Parent company IAC has promoted Anjali Sud, who has been the video company’s general manager, to the CEO spot. She replaces Joey Levin, who had been running Vimeo as an interim manager since June 2016, while also serving as IAC’s CEO.

Sud, who has previously worked at Amazon and Time Warner, has been at Vimeo since 2014.

In a press release, Levin praised Sud’s work building up Vimeo’s core business — selling professional and semi-professional video makers on a paid, upgraded version of its free service. Vimeo charges 800,000 subscribers between $7 and $50 a month.

Left unsaid: The fact that a month ago, Levin pivoted Vimeo out of its plans to launch a consumer subscription service, which was supposed to arrive in 2018, following years of promises to launch.

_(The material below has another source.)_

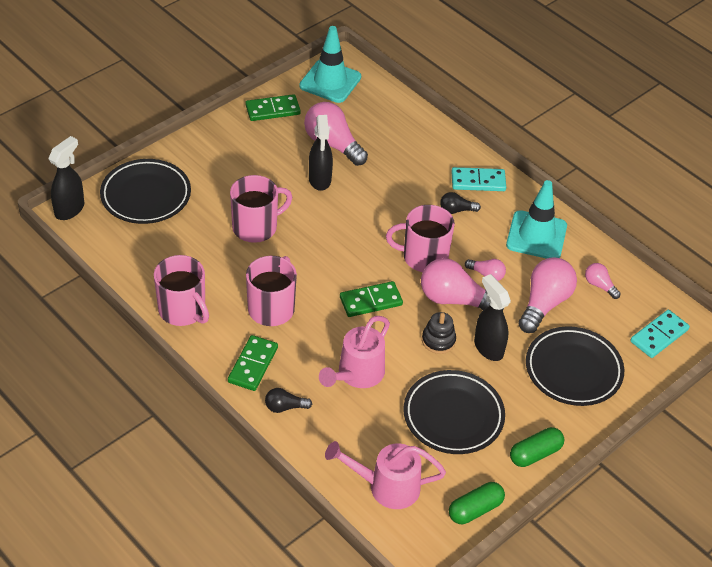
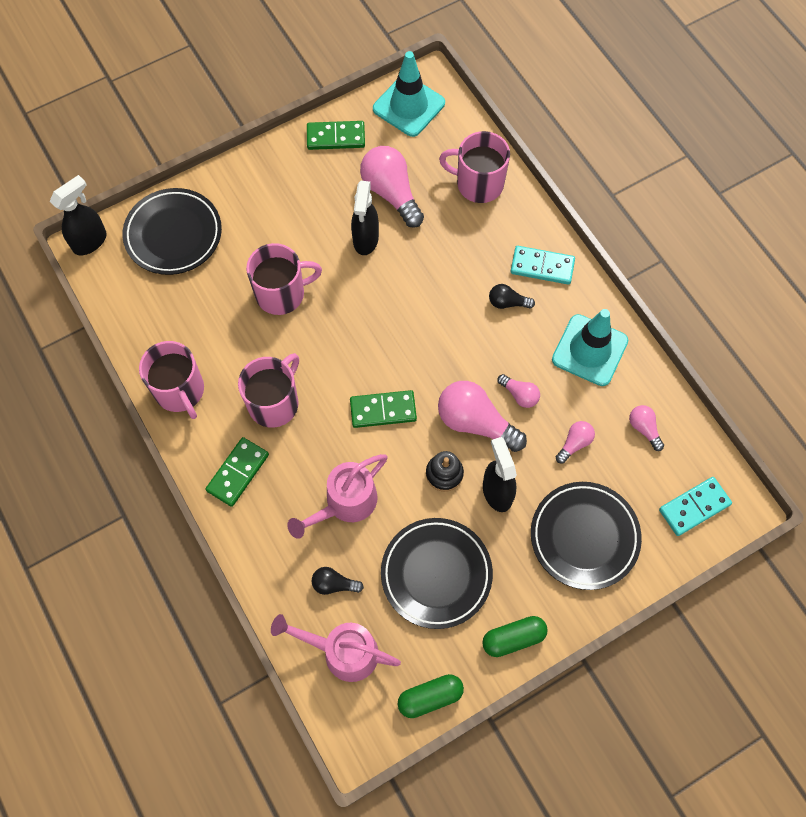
camera: 15 degrees right, 20 degrees up
black light bulb [265,388,312,413] -> black light bulb moved to [312,567,364,595]
pink mug [386,205,455,272] -> pink mug moved to [439,131,510,203]
pink light bulb [518,258,577,333] -> pink light bulb [556,421,595,463], size x0.51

IAC has yet to explain why it dropped its plans, which Levin had been talking up as recently as its May earnings call.

The best explanation I’ve heard from IAC-adjacent folks: IAC chairman Barry Diller doesn’t really want to spend the money Vimeo would need to spend to create a credible subscription service in an era when everyone is launching a subscription service.

Now it looks like he’s content, or content-ish, keeping the company where it has been.